V. In Vivo validation of the drug function
The authors then successfully assayed the effect of the small molecule inhibitors in
vivo by subcutaneously injecting athymic mice with teratomas and showed significant inhibition of
tumour progression only for BRCA null tumours (Figure 3).
These results present a strong case for the use of this drug clinical trials of hereditary breast cancer.
VI. Discussion
The authors have
clearly shown the toxic effect of these small molecule inhibitors on the BRCA-/- cells however they
did not address an important question. That is: cancer cells usually carry a multitude of
bystander and non-bystander mutations that could affect the efficacy of the drug in inducing
apoptosis. In one of the supplementary figures the authors present results showing the effect of
the drug on Human breast cancer BRCA null cells (MCF7) and show much lower effect by one of the
drugs (Supplementary
Figure 2b). Based on the work of Farmer et al., it is assumed that the selective toxicity of
these drugs stems from the inhibition of two essential DNA repair pathways, which leads to the
accumulation of DNA lesions and, consequently, the onset of the for the cell-cycle checkpoint arrest. It
is however known that cancer is a disease of evasion, and hence most likely the cells that
achieve and maintain neoplastic transformation have managed to bypass these cell-cycle
checkpoints. This fact could drastically reduce the efficacy of the drug and explain the much
less pronounced influence on the MCF7 human breast cancer cells with BRCA null background. These cells
likely accumulated a variety of bystander mutations - some which have been selected for - that
allow them to ignore the cell-cycle checkpoints and hence replicate despite chromosomal
aberration. On the other hand, since cellular replication with such dramatic chromosomal rearrangement and
breaks could possibly not proceed for too many cell-division cycles despite bypassing the cell-cycle checkpoints, the
drug might show efficacy over more prolonged period of time, an option the authors failed to
address.
The authors did not address the ramification of inhibiting PARP function on the loss
of PAR and the consequences on the many cellular processes in which PAR is involved such as the
assembly of the mitotic spindle [5]. Failure to assemble the mitotic spindle would equally arrest
the cell-cycle and eventually induce apoptosis. The authors, thus, have not definitively proved
that the induction of apoptosis in BRCA null mutants is solely due to DNA double-stranded
lesions.
VII. Summary
In this report the
authors have presented an appealing case for the potential use of two small molecule PARP
inhibitors as potential selective therapeutics against hereditary BRCA breast cancer which is
highly penetrant within families and individuals with heterozygous mutant BRCA genotype. By
inhibiting the PARP-dependent single-strand repair pathway in BRCA-/- (that lack the
HR double-strand repair pathway) they have selectively caused these cells to undergo apoptosis.

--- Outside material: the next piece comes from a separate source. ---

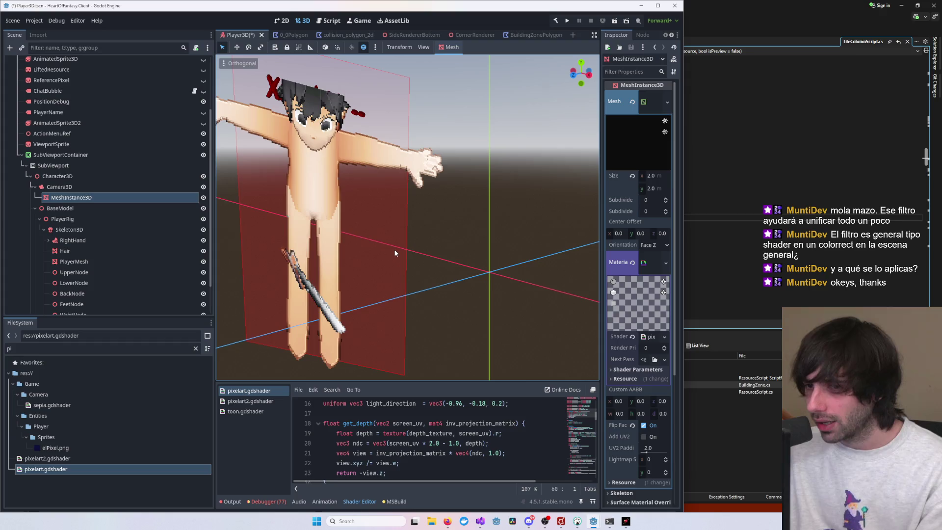
scroll(393, 251, "down", 15)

If the same scenario occurs in humans, this drug could selectively target BRCA-/- cells which
usually constitute the breast cancer genotype of otherwise BRCA heterozygous individuals.
VIII. References
1) Farmer et al.
Targeting the DNA repair defect in BRCA mutant cells as a therapeutic strategy. Nature 434,
917-921(2005).
2) D'Andrea AD, Grompe M. The Fanconi anaemia/BRCA pathway. Nat. Rev. Cancer 3, 23-34
(2003).
3) Bartkova et al. DNA damage response as a candidate anti-cancer barrier in early human
tumorigenesis. Nature 434, 864-870 (2005).
4) Gorgoulis et al. Activation of the DNA damage checkpoint and genomic instability in
human precancerous lesions. Nature 434, 907-913 (2005).

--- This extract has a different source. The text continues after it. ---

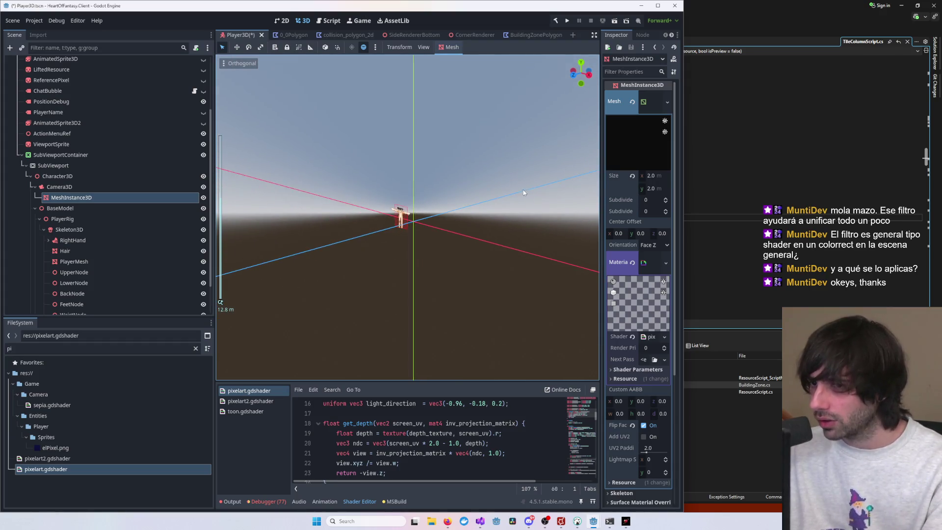
scroll(495, 254, "up", 3)
scroll(496, 254, "up", 2)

5) Chang P, Jacobson MK, Mitchison TJ. Poly(ADP-ribose) is required for spindle assembly
and structure. Nature 434, 645-649 (2004).
6) Burkle A. Poly(ADP-ribose). The most elaborate metabolite of NAD+. FEBS J. 272,
4576-4589 (2005).
7) O'Driscoll M, Jeggo PA.The role of double-strand break repair - insights from human
genetics. Nat. Rev. Genet. 7, 45-54 (2006).